Unschuldig und dämonisch

Die Ziege gehört zu den ältesten Haustieren, sie scheint schon vor dem Schaf gezähmt worden zu sein. Seit etwa 8000 v. Chr. ist ihre Heimat Vorderasien, Nordafrika und Griechenland.

Ziegenherde
Damit Sie uns nicht zoologische Irreführung vorwerfen: Natürlich ist das auf dem Bild eine Schafherde, in der nur einzelne Ziegen mitziehen.
Huftiere

Ihre Zähmung hat einen wesentlichen Anteil an der Sesshaftwerdung des Menschen, da sie ihm die Grundnahrungsmittel Fleisch und Milch lieferte, die er sich früher als Nomade auf seinen Jagdzügen beschaffen musste. Zugleich bewirkte die Ziege aber auch durch ihre Nahrungssuche den Niedergang der Länder, in denen sie zu Hause war; gerade durch ihre Genügsamkeit raubte sie dem Boden den Rest an dürftiger Vegetation, den er einst noch besaß.

Zeugen ihrer weiten Verbreitung in diesen Ländern sind zahlreiche Abbildungen auf Siegeln und Tongefäßen, besonders in Ägypten und Babylonien. Unsere älteste schriftliche Quelle ist das Alte Testament, das uns zeigt, wie wichtig die Ziege für die Bevölkerung war, der sie Nahrung lieferte, mit Haaren und Fell Kleidungsstücke und Sitzgelegenheiten und mit den Ziegenschläuchen Behälter für Wasser und Wein.
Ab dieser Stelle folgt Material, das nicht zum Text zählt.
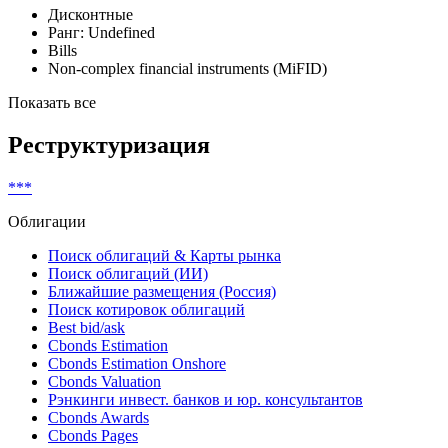
Дисконтные
Ранг: Undefined
Bills
Non-complex financial instruments (MiFID)
Показать все
Реструктуризация
***
Облигации
Поиск облигаций & Карты рынка
Поиск облигаций (ИИ)
Ближайшие размещения (Россия)
Поиск котировок облигаций
Best bid/ask
Cbonds Estimation
Cbonds Estimation Onshore
Cbonds Valuation
Рэнкинги инвест. банков и юр. консультантов
Cbonds Awards
Cbonds Pages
Schon bei den Juden hatte sie kultische Bedeutung. Vom dritten Jahrtausend an wurde sie einer Gottheit zugeordnet, der sie als Opfer dargebracht wurde. Hier entstand auch die Geschichte vom Sündenbock, als der Priester Aaron nach der Opferung einer Ziege einem zweiten Tier die Hand auflegte, ihm damit alle menschlichen Sünden übertrug und es in die Wüste hinaustrieb. Es kommt hier das Doppelwesen der Ziege zum Ausdruck, das Unschuldige wie das Verworfene und Dämonische. Diese Auffassung verstärkte sich im Christentum.

In chronologischer Betrachtung müssen wir zuerst auf die Antike zu sprechen kommen. Obwohl die Ziege in der griechischen Mythologie eine wichtige Rolle spielt, die ihrer Verbreitung im Lande entspricht, gibt es erst bei den Römern wissenschaftliche Angaben über unser Haustier. Die wichtigste Bemerkung, die auch eng mit der Anschauung von der Ziege in Sage und Volksglauben verknüpft ist, macht der bekannte römische Naturforscher Plinius. Er sagt, sie habe ständig Übertemperatur, die ihr ein hitziges Temperament und einen leidenschaftlichen Paarungstrieb verleihe. Sonst gibt es noch durchaus moderne, aber auch recht kuriose Bemerkungen über die Ziege. Heute werden Vivisektionen als moderne Errungenschaft von Tierliebhabern kritisiert. Daher staunt man über die Nachricht, dass schon der große Arzt Galen einem voll entwickelten Ziegenembryo durch Kaiserschnitt zum Leben verhalf und beobachtete, wie er sich selbst auf die Beine stellte.

Gerühmt wird namentlich der Abwehrinstinkt der Ziege gegen zahlreiche Krankheiten, der sie die richtige Pflanze fressen lässt, die sie von Krankheit oder Verletzung heilt. Dieser Glaube versteigt sich bis zu der Annahme, die Ziege könne sich an einem bestimmten Dornbusch selbst den grauen Star operieren - und die Menschen hätten diese Operation von den Ziegen gelernt. Weit verbreitet war in der Antike die Theorie, Ziegen und Schafe könnten selbst das Geschlecht ihrer Kinder bestimmen: bei Südwind gebe es weibliche, bei Nordwind männliche Tiere. (Ob Windstille zur Zeit der Begattung empfängnisverhütend wirkt, war nicht bekannt.)